Stock rights can include any intangible that gives a shareholder the option to buy additional shares in the corporation, whether it’s called a right, an option, or a warrant for purposes of the tax-free treatment for a corporation’s distribution of rights to its stock. However, the right to convert a bond to stock does not make the bond a nontaxable stock right[i].
I.R.C. Sec. 305(a) provides that when a corporation distributes to its shareholders its own stock or rights to buy its stock, that distribution is not taxable to the shareholders. Pursuant to Treas. Reg. § 1.317-1, if a corporation distributes stock of, or rights to buy stock in another corporation, the distribution is taxable under the dividend rules, even if the corporations are affiliated. I.R.C. Sec. 305(f) provides that the stock dividend rules do not apply to stock or rights received in connection with corporate organizations, reorganizations, or divisions.
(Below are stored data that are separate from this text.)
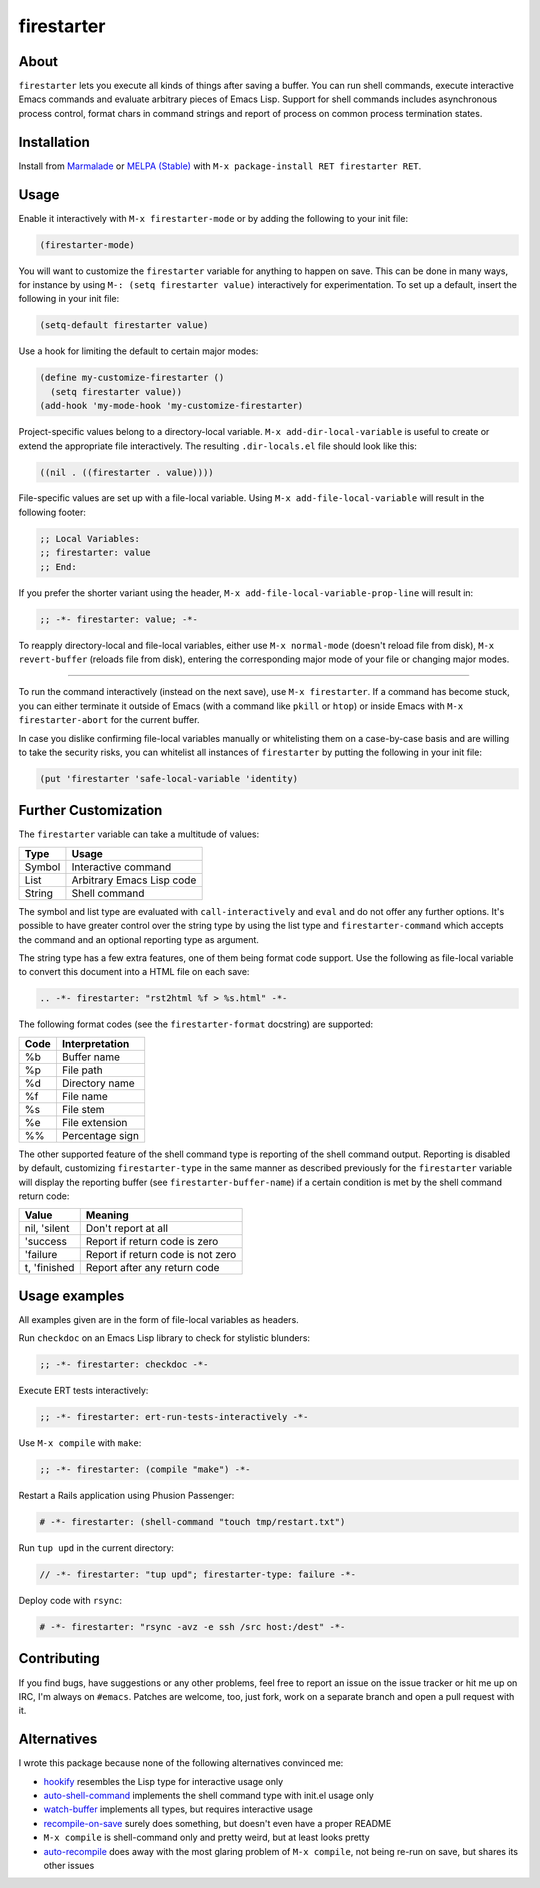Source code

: firestarter
===========

.. image:: https://raw.githubusercontent.com/wasamasa/firestarter/master/img/firestarter.gif

About
-----

``firestarter`` lets you execute all kinds of things after saving a
buffer.  You can run shell commands, execute interactive Emacs
commands and evaluate arbitrary pieces of Emacs Lisp.  Support for
shell commands includes asynchronous process control, format chars in
command strings and report of process on common process termination
states.

Installation
------------

Install from `Marmalade <https://marmalade-repo.org/>`_ or `MELPA
(Stable) <http://melpa.org/>`_ with ``M-x package-install RET
firestarter RET``.

Usage
-----

Enable it interactively with ``M-x firestarter-mode`` or by adding the
following to your init file:

.. code:: cl

    (firestarter-mode)

You will want to customize the ``firestarter`` variable for anything
to happen on save.  This can be done in many ways, for instance by
using ``M-: (setq firestarter value)`` interactively for
experimentation.  To set up a default, insert the following in your
init file:

.. code:: elisp

    (setq-default firestarter value)

Use a hook for limiting the default to certain major modes:

.. code:: elisp

    (define my-customize-firestarter ()
      (setq firestarter value))
    (add-hook 'my-mode-hook 'my-customize-firestarter)

Project-specific values belong to a directory-local variable.  ``M-x
add-dir-local-variable`` is useful to create or extend the appropriate
file interactively.  The resulting ``.dir-locals.el`` file should look
like this:

.. code:: elisp

    ((nil . ((firestarter . value))))


File-specific values are set up with a file-local variable.  Using
``M-x add-file-local-variable`` will result in the following footer:

.. code:: elisp

    ;; Local Variables:
    ;; firestarter: value
    ;; End:

If you prefer the shorter variant using the header, ``M-x
add-file-local-variable-prop-line`` will result in:

.. code:: elisp

    ;; -*- firestarter: value; -*-

To reapply directory-local and file-local variables, either use ``M-x
normal-mode`` (doesn't reload file from disk), ``M-x revert-buffer``
(reloads file from disk), entering the corresponding major mode of
your file or changing major modes.

----

To run the command interactively (instead on the next save), use ``M-x
firestarter``.  If a command has become stuck, you can either
terminate it outside of Emacs (with a command like ``pkill`` or
``htop``) or inside Emacs with ``M-x firestarter-abort`` for the
current buffer.

In case you dislike confirming file-local variables manually or
whitelisting them on a case-by-case basis and are willing to take the
security risks, you can whitelist all instances of ``firestarter`` by
putting the following in your init file:

.. code:: elisp

    (put 'firestarter 'safe-local-variable 'identity)

Further Customization
---------------------

The ``firestarter`` variable can take a multitude of values:

====== =========================
Type   Usage
====== =========================
Symbol Interactive command
List   Arbitrary Emacs Lisp code
String Shell command
====== =========================

The symbol and list type are evaluated with ``call-interactively`` and
``eval`` and do not offer any further options.  It's possible to have
greater control over the string type by using the list type and
``firestarter-command`` which accepts the command and an optional
reporting type as argument.

The string type has a few extra features, one of them being format
code support.  Use the following as file-local variable to convert
this document into a HTML file on each save:

.. code:: rst

    .. -*- firestarter: "rst2html %f > %s.html" -*-

The following format codes (see the ``firestarter-format`` docstring)
are supported:

===== ===============
Code  Interpretation
===== ===============
%b    Buffer name
%p    File path
%d    Directory name
%f    File name
%s    File stem
%e    File extension
%%    Percentage sign
===== ===============

The other supported feature of the shell command type is reporting of
the shell command output.  Reporting is disabled by default,
customizing ``firestarter-type`` in the same manner as described
previously for the ``firestarter`` variable will display the reporting
buffer (see ``firestarter-buffer-name``) if a certain condition is met
by the shell command return code:

============ =================================
Value        Meaning
============ =================================
nil, 'silent Don't report at all
'success     Report if return code is zero
'failure     Report if return code is not zero
t, 'finished Report after any return code
============ =================================

Usage examples
--------------

All examples given are in the form of file-local variables as headers.

Run ``checkdoc`` on an Emacs Lisp library to check for stylistic blunders:

.. code:: elisp

    ;; -*- firestarter: checkdoc -*-

Execute ERT tests interactively:

.. code:: elisp

    ;; -*- firestarter: ert-run-tests-interactively -*-

Use ``M-x compile`` with ``make``:

.. code:: scheme

    ;; -*- firestarter: (compile "make") -*-

Restart a Rails application using Phusion Passenger:

.. code:: ruby

    # -*- firestarter: (shell-command "touch tmp/restart.txt")

Run ``tup upd`` in the current directory:

.. code:: c

    // -*- firestarter: "tup upd"; firestarter-type: failure -*-

Deploy code with ``rsync``:

.. code:: python

    # -*- firestarter: "rsync -avz -e ssh /src host:/dest" -*-

Contributing
------------

If you find bugs, have suggestions or any other problems, feel free to
report an issue on the issue tracker or hit me up on IRC, I'm always on
``#emacs``.  Patches are welcome, too, just fork, work on a separate
branch and open a pull request with it.

Alternatives
------------

I wrote this package because none of the following alternatives
convinced me:

- `hookify <https://github.com/Silex/hookify>`_ resembles the Lisp
  type for interactive usage only
- `auto-shell-command
  <https://github.com/ongaeshi/auto-shell-command>`_ implements the
  shell command type with init.el usage only
- `watch-buffer <https://github.com/mjsteger/watch-buffer>`_
  implements all types, but requires interactive usage
- `recompile-on-save <https://github.com/maio/recompile-on-save.el>`_
  surely does something, but doesn't even have a proper README
- ``M-x compile`` is shell-command only and pretty weird, but at least
  looks pretty
- `auto-recompile <https://github.com/tuhdo/auto-recompile>`_ does
  away with the most glaring problem of ``M-x compile``, not being
  re-run on save, but shares its other issues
26 U.S.C.S. § 27 provides in part that in case of a stock dividend or stock right which is a taxable dividend in the hands of shareholders under 26 U.S.C.S. § 115 (f), the dividends paid credit with respect thereto shall be the fair market value of the stock or the stock right at the time of the payment. If any part of a distribution, including stock dividends and stock rights, is not a taxable dividend in the hands of such shareholders for the period in which the distribution is made, no dividends paid credit shall be allowed with respect to such part[ii].
[i] Choate, Arthur v. Com., (1942, CA2) 29 AFTR 965, 129 F2d 684, 42-2 USTCP 9555.